F21-STAT 940-Proposal
Use this format (Don’t remove Project 0)
Project # 0 Group members:
Last name, First name
Last name, First name
Last name, First name
Last name, First name
Title: Making a String Telephone
Description: We use paper cups to make a string phone and talk with friends while learning about sound waves with this science project. (Explain your project in one or two paragraphs).
Project # 1 Group members:
McWhannel, Pierre
Yan, Nicole
Hussein Salamah, Ahmed
Title: Dense Retrieval for Conversational Information Seeking
Description: One of the recognized problems in Information Retrieval (IR) is the conversational search that attracts much attention in form of Conversational Assistants such as Alexa, Siri and Cortana. The users’ needs are the ultimate goal of conversational search systems, in this context the questions are asked sequentially imposing a multi-turn format as the Conversational Information Seeking (CIS) task. TREC Conversational Assistance Track (CAsT) [3] is a multi-turn conversational search task as it contains a large-scale reusable test collection for sequences of conversational queries. The response of this conversational model is not a list of relevant documents, but it is limited to brief response passages with a length of 1 to 3 sentences in length.
In [4], the authors focus on improving open domain question answering by including dense representations for retrieval instead of the traditional methods. They have adopted a simple dual-encoder framework to construct a learnable retriever on large collections. We want to adopt this dense representation for the conversational model in the CAsT task and compare it with the performance of the other approaches in literature. The performance will be indicated by using graded relevance on five point, which are Fails to meet, Slightly meets, Moderately meets, Highly meets, and Fully meets.
We aim to further improve our system performance by integrating the following techniques:
• Paragraph-level pre-training tasks: ICT, BFS, and WLP [1]
• ANCE training: periodically using checkpoints to encode documents, from which the strong negatives close to the relevant document would be used as next training negatives [5]
In summary, this project is exploratory in nature as we will be trying to use state-of-art Dense Passage Retrieval techniques (based on BERT) [4, 6], in a question answering (QA) problem. Current first-stage-retrieval approaches mainly rely on bag-of-words models. In this project, we hope to explore the feasibility of using state-of-art methods such as BERT. We will first compare how these perform on the TREC CAsT datasets [3] against the results retrieved using BM25. After these first points of comparison we will next explore methods of improving DPR by exploring one or more techniques that are made to improve the performance of DPR. [1, 5].
References
[1] Wei-Cheng Chang et al. Pre-training Tasks for Embedding-based Large-scale Retrieval. 2020. arXiv: 2002.03932 [cs.LG].
[2] Zhuyun Dai and Jamie Callan. Context-Aware Sentence/Passage Term Importance Estimation For First Stage Retrieval. 2019. arXiv: 1910.10687 [cs.IR].
[3] Jeffrey Dalton, Chenyan Xiong, and Jamie Callan. TREC CAsT 2019: The Conversational Assistance Track Overview. 2020. arXiv: 2003.13624 [cs.IR].
[4] Vladimir Karpukhin et al. Dense Passage Retrieval for Open-Domain Ques- tion Answering. 2020. arXiv: 2004.04906 [cs.CL].
[5] Lee Xiong et al. Approximate Nearest Neighbor Negative Contrastive Learn- ing for Dense Text Retrieval. 2020. arXiv: 2007.00808 [cs.IR].

■ **Material provided**:
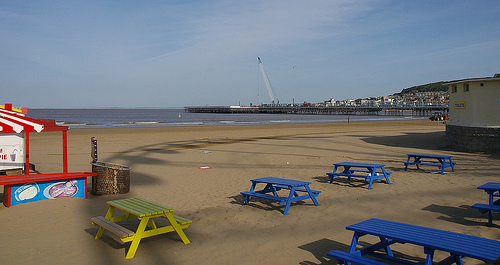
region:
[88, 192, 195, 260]
Yellow picnic table and benches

■ **Parts of the exercise**:
**1.** In the project proposal, rewrite the part starting at "[4] Vladimir Karpukhin" and ending at "arXiv: 2007.00808 [cs.IR].", changing "Approximate Nearest Neighbor" to "ANN".
**2.** According to the project proposal, how long are the response passages in the conversational model?

■ **Expected responses**:
**1.**
[4] Vladimir Karpukhin et al. Dense Passage Retrieval for Open-Domain Ques- tion Answering. 2020. arXiv: 2004.04906 [cs.CL].
[5] Lee Xiong et al. ANN Negative Contrastive Learn- ing for Dense Text Retrieval. 2020. arXiv: 2007.00808 [cs.IR].

**2.** 1 to 3 sentences.